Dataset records
################

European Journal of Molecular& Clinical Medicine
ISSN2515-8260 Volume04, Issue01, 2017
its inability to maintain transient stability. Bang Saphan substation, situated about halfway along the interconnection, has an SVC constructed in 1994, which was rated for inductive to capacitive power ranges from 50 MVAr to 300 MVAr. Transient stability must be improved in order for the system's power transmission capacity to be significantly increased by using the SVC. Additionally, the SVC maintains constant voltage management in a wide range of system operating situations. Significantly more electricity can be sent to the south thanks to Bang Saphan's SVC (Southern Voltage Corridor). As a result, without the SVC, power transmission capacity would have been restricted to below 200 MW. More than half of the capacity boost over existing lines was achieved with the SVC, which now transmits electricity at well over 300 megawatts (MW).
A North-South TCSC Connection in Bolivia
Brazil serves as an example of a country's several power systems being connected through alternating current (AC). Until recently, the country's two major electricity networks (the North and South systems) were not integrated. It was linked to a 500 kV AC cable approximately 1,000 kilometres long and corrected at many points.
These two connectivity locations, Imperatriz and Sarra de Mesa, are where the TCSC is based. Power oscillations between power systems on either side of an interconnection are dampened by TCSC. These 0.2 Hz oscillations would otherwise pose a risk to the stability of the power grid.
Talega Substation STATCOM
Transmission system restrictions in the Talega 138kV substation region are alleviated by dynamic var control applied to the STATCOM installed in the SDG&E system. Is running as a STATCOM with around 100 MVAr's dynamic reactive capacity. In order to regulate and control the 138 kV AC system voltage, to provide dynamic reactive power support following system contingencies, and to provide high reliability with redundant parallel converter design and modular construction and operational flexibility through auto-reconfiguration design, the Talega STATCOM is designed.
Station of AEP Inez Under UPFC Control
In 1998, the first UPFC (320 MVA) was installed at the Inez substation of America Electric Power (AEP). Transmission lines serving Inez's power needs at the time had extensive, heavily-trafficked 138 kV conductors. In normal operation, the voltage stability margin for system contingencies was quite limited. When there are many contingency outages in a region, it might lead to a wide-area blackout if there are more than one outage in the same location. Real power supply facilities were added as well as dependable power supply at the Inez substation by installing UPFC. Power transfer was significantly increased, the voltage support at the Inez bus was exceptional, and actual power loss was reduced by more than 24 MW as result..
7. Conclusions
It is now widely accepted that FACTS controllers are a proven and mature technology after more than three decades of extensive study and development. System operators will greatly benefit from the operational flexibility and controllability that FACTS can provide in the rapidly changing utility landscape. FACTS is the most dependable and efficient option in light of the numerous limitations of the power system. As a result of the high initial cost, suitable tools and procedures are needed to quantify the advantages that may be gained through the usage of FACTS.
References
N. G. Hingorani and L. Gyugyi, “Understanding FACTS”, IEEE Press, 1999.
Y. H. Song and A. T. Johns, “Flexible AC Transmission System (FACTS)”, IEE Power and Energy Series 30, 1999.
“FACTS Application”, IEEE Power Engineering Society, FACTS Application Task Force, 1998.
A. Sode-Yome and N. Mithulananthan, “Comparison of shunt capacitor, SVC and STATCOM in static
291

################

[ACTIVITY]:
Please copy every line of the records above in which "IEEE" appears.

[REPLY TO THE EXERCISE]:
N. G. Hingorani and L. Gyugyi, “Understanding FACTS”, IEEE Press, 1999.
“FACTS Application”, IEEE Power Engineering Society, FACTS Application Task Force, 1998.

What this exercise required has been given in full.